本文:

⟨

マイクロソフトは、2025年10月14日に予定されているWindows 10の公式サポート終了後も、セキュリティ更新を希望するユーザー向けに「拡張セキュリティ更新プログラム(ESU)」を提供する計画を明らかにした。個人ユーザーは年間30ドル(約4500円)で1年間のESUを購入でき、企業向けには初年度61ドル、2年目122ドル、3年目244ドルと段階的に料金が上昇するプランが用意されている。

ESUは重要なセキュリティパッチのみを提供し、新機能の追加やバグ修正、技術サポートは含まれない。マイクロソフトは、より高度なセキュリティとパフォーマンスを求めるユーザーに対して、Windows 11への移行を推奨している。ただし、Windows 11のシステム要件は厳しく、多くの既存デバイスが対応していない可能性があるため、ユーザーは自身のデバイスの互換性を確認する必要がある。

ESUの提供は、Windows 10ユーザーにとってセキュリティを維持する一つの選択肢となるが、長期的な視点ではWindows 11への移行が推奨される。

Windows 10のESU料金体系と対象デバイスの詳細

マイクロソフトが発表した「拡張セキュリティ更新プログラム(ESU)」は、Windows 10の公式サポート終了後もセキュリティ更新を受け続けるための有料オプションとなる。このプログラムでは、個人ユーザー向けと企業向けの料金体系が分かれており、特に企業向けでは年ごとに倍増する価格設定が特徴的だ。

個人ユーザーは1年間のセキュリティ更新を30ドル(約4500円)で利用できる一方、企業は最初の1年目が61ドル(約9200円)、2年目が122ドル(約1万8400円)、3年目が244ドル(約3万6800円)と段階的に増額する。これは、長期間Windows 10を使い続けることによるコスト負担の増加を意識した仕組みと考えられる。

⟩

課題の要件: 本文によると、企業向けのESUの2年目の料金はいくらか。 本文に書かれていることだけを根拠とする。

提供データ:
⟨

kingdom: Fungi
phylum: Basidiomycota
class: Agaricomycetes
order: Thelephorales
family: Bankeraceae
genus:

⟩

課題への回答: 122ドル(約1万8400円)である。